Your goal: In total, how many lines of the data contain the word "SARIMAX"? Only that number is wanted.

The data:
————————

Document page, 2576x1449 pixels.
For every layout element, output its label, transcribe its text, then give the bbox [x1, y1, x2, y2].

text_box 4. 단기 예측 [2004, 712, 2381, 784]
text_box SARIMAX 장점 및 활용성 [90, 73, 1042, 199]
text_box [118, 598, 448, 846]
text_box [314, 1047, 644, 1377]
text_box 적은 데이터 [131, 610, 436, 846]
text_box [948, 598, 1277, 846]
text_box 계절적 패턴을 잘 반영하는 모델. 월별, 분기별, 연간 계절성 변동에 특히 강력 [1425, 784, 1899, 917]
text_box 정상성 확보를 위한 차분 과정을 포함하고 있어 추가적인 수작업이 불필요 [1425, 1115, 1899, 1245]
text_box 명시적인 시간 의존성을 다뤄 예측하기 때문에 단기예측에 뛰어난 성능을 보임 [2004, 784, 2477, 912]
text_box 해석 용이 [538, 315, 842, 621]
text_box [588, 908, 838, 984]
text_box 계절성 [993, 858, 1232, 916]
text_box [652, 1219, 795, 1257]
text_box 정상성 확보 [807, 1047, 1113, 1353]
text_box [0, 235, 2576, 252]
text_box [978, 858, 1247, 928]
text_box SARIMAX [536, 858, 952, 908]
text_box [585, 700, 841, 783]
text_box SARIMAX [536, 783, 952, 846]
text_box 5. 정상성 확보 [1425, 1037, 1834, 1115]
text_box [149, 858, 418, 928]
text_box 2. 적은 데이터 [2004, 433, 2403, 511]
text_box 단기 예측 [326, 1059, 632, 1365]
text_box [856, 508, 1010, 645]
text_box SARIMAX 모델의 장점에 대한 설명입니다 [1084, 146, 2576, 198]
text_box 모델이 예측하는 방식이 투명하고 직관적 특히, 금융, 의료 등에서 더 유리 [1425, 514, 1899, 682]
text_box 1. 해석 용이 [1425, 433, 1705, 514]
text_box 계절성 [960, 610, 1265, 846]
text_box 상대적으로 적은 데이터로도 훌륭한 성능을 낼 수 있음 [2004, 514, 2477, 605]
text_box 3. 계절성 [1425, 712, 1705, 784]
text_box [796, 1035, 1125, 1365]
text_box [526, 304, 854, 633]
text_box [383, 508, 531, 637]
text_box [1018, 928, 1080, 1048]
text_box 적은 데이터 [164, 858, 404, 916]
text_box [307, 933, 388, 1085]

————————

Response box: 4